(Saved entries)
══════

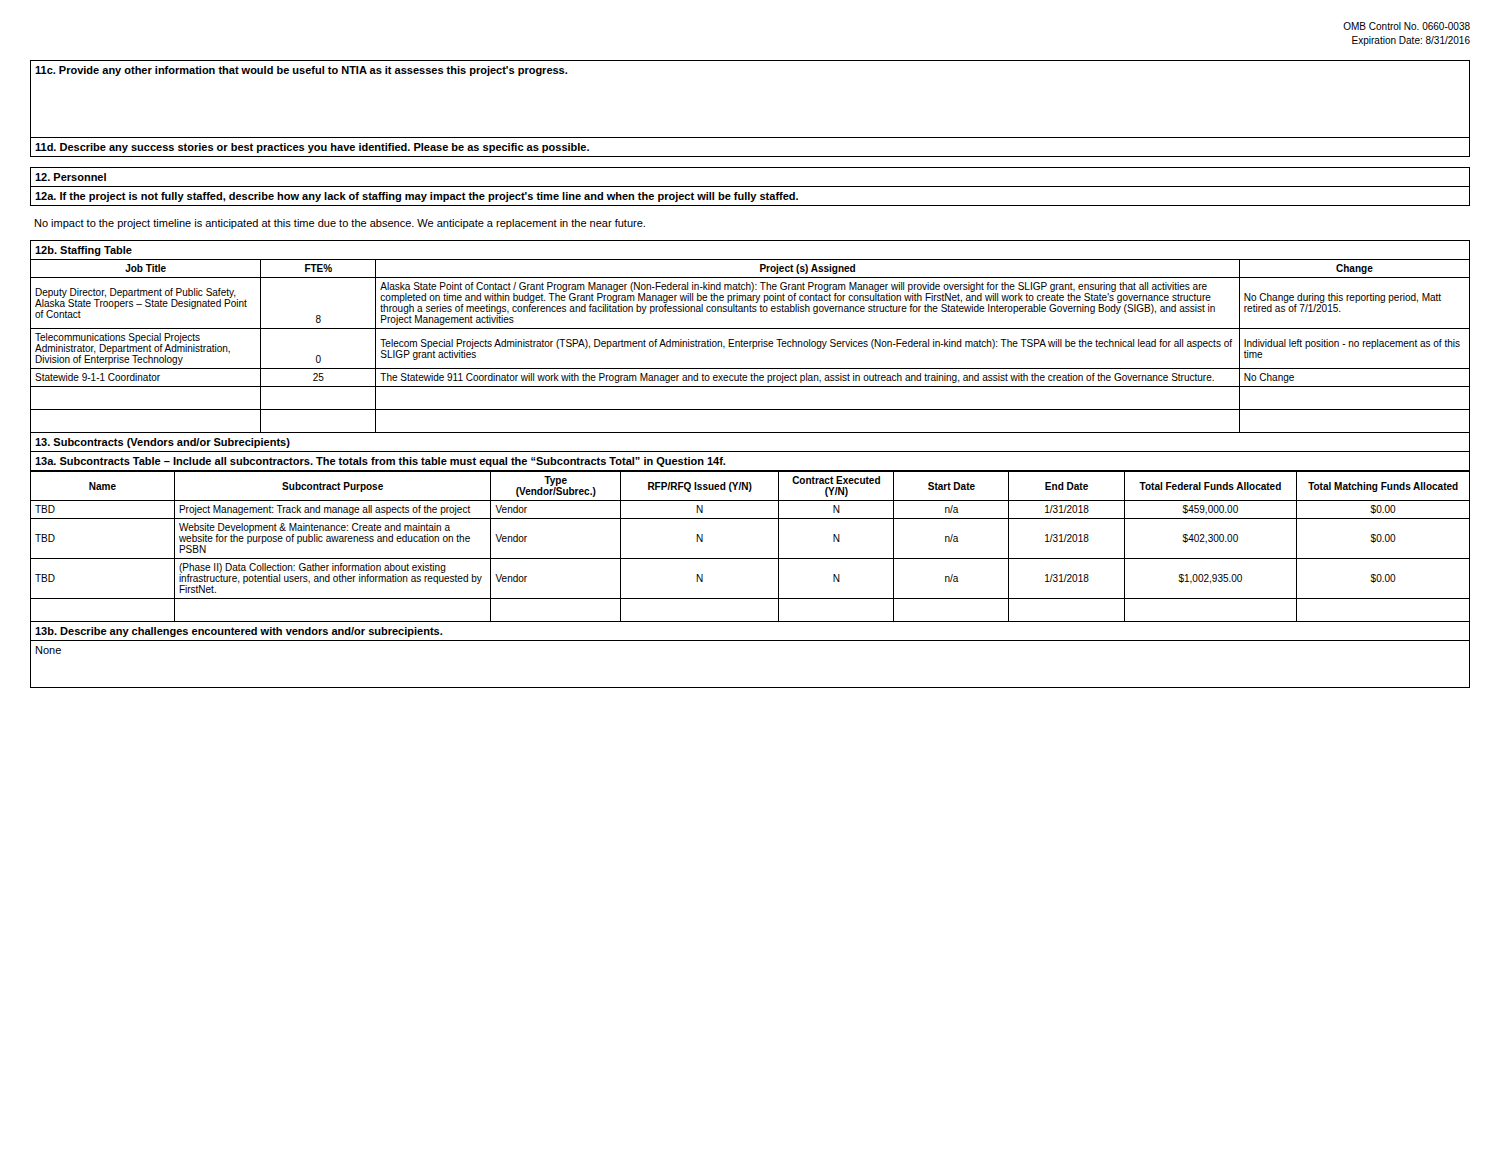OMB Control No. 0660-0038
Expiration Date: 8/31/2016
11c. Provide any other information that would be useful to NTIA as it assesses this project's progress.
11d. Describe any success stories or best practices you have identified. Please be as specific as possible.
12. Personnel
12a. If the project is not fully staffed, describe how any lack of staffing may impact the project's time line and when the project will be fully staffed.
No impact to the project timeline is anticipated at this time due to the absence. We anticipate a replacement in the near future.
12b. Staffing Table
| Job Title | FTE% | Project (s) Assigned | Change |
| --- | --- | --- | --- |
| Deputy Director, Department of Public Safety, Alaska State Troopers – State Designated Point of Contact | 8 | Alaska State Point of Contact / Grant Program Manager (Non-Federal in-kind match): The Grant Program Manager will provide oversight for the SLIGP grant, ensuring that all activities are completed on time and within budget. The Grant Program Manager will be the primary point of contact for consultation with FirstNet, and will work to create the State's governance structure through a series of meetings, conferences and facilitation by professional consultants to establish governance structure for the Statewide Interoperable Governing Body (SIGB), and assist in Project Management activities | No Change during this reporting period, Matt retired as of 7/1/2015. |
| Telecommunications Special Projects Administrator, Department of Administration, Division of Enterprise Technology | 0 | Telecom Special Projects Administrator (TSPA), Department of Administration, Enterprise Technology Services (Non-Federal in-kind match): The TSPA will be the technical lead for all aspects of SLIGP grant activities | Individual left position - no replacement as of this time |
| Statewide 9-1-1 Coordinator | 25 | The Statewide 911 Coordinator will work with the Program Manager and to execute the project plan, assist in outreach and training, and assist with the creation of the Governance Structure. | No Change |
13. Subcontracts (Vendors and/or Subrecipients)
13a. Subcontracts Table – Include all subcontractors. The totals from this table must equal the “Subcontracts Total” in Question 14f.
| Name | Subcontract Purpose | Type (Vendor/Subrec.) | RFP/RFQ Issued (Y/N) | Contract Executed (Y/N) | Start Date | End Date | Total Federal Funds Allocated | Total Matching Funds Allocated |
| --- | --- | --- | --- | --- | --- | --- | --- | --- |
| TBD | Project Management: Track and manage all aspects of the project | Vendor | N | N | n/a | 1/31/2018 | $459,000.00 | $0.00 |
| TBD | Website Development & Maintenance: Create and maintain a website for the purpose of public awareness and education on the PSBN | Vendor | N | N | n/a | 1/31/2018 | $402,300.00 | $0.00 |
| TBD | (Phase II) Data Collection: Gather information about existing infrastructure, potential users, and other information as requested by FirstNet. | Vendor | N | N | n/a | 1/31/2018 | $1,002,935.00 | $0.00 |
13b. Describe any challenges encountered with vendors and/or subrecipients.
None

══════

- What the exercise asks -
If a line above contains the string "impact", count it, then give the total and nothing else.

- Task answer -
2